A soft drink (mostly water) flows in a pipe at a beverage plant with a mass flow rate that would fill 220 0.355-L cans per minute. At point 2 in the pipe, the gauge pressure is 152 kPa and the cross-sectional area is 8.00 cm². At point 1, 1.35 m above point 2, the cross-sectional area is 2.00 cm². Find the (b) volume flow rate. (c) flow speeds at points 1 and 2.

A small circular hole 6.00 mm in diameter is cut in the side of a large water tank, 14.0 m below the water level in the tank. The top of the tank is open to the air. Find (a) the speed of efflux of the water and (b) the volume discharged per second.

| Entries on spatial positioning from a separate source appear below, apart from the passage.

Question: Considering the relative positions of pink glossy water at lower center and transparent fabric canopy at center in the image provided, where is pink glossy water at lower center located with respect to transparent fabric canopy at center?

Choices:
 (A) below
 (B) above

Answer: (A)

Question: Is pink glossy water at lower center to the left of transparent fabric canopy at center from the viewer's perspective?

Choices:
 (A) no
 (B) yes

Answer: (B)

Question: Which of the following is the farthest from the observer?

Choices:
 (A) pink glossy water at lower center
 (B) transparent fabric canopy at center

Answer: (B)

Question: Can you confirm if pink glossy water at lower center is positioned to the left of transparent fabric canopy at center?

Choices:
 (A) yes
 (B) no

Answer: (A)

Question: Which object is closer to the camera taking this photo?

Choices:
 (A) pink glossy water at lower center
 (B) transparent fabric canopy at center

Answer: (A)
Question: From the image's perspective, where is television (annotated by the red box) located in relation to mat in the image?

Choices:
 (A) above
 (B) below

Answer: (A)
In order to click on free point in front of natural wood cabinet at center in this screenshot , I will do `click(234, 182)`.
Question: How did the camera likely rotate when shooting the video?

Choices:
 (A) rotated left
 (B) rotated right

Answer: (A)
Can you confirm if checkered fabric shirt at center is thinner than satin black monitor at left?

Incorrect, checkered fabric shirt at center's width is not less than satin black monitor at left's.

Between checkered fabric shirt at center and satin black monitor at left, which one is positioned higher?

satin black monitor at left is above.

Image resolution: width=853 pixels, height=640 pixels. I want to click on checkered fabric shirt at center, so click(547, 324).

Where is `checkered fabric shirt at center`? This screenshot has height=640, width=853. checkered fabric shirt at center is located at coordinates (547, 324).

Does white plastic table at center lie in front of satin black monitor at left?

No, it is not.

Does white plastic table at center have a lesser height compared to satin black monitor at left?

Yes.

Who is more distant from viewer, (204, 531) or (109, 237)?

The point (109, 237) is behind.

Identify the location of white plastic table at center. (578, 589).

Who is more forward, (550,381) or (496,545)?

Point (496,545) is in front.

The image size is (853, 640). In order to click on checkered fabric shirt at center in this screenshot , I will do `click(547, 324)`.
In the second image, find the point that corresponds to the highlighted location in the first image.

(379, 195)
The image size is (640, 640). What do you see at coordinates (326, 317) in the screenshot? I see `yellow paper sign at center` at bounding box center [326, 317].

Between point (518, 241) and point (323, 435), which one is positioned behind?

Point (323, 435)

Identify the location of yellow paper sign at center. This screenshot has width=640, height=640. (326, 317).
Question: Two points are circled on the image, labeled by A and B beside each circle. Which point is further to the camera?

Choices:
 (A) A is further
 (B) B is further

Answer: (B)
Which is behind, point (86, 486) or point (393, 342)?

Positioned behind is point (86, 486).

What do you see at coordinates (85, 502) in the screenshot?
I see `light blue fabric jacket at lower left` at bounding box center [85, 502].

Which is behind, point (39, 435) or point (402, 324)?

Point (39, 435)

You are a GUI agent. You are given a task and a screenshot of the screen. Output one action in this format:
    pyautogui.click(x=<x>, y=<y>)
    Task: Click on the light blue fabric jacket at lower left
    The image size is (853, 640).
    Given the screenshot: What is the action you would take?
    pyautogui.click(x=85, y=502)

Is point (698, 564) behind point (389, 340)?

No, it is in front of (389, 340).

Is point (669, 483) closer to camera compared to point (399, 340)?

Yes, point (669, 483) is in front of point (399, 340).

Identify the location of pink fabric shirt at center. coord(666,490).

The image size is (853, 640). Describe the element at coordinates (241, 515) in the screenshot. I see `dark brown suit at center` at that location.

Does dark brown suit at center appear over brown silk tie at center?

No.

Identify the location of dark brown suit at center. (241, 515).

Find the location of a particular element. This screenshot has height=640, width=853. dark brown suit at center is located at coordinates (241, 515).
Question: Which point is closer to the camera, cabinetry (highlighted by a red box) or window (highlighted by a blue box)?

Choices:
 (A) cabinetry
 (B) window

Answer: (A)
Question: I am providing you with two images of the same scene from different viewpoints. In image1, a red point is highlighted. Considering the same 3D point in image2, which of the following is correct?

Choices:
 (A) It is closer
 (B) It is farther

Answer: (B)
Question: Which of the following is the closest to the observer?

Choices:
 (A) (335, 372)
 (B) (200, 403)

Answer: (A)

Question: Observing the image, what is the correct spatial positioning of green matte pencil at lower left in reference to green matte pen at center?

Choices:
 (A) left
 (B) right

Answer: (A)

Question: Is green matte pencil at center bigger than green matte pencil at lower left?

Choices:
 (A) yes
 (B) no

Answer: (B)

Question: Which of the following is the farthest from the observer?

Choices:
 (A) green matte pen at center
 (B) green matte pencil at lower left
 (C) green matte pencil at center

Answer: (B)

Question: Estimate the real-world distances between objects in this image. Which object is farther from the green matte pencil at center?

At one point in a pipeline the water's speed is 3.00 m/s and the gauge pressure is 5.00×10⁴ Pa. Find the gauge pressure at a second point in the line, 11.0 m lower than the first, if the pipe diameter at the second point is twice that at the first.

A pressure difference of 6.00 × 10⁴ Pa is required to maintain a volume flow rate of 0.800m³/s for a viscous fluid flowing through a section of cylindrical pipe that has radius 0.210 m. What pressure difference is required to maintain the same volume flow rate if the radius of the pipe is decreased to 0.0700 m?

BIO. Artery Blockage. A medical technician is trying to determine what percentage of a patient's artery is blocked by plaque. To do this, she measures the blood pressure just before the region of blockage and finds that it is 1.20×10⁴ Pa, while in the region of blockage it is 1.15×10⁴ Pa. Furthermore, she knows that blood flowing through the normal artery just before the point of blockage is traveling at 30.0 cm/s, and the specific gravity of this patient's blood is 1.06. What percentage of the cross-sectional area of the patient's artery is blocked by the plaque?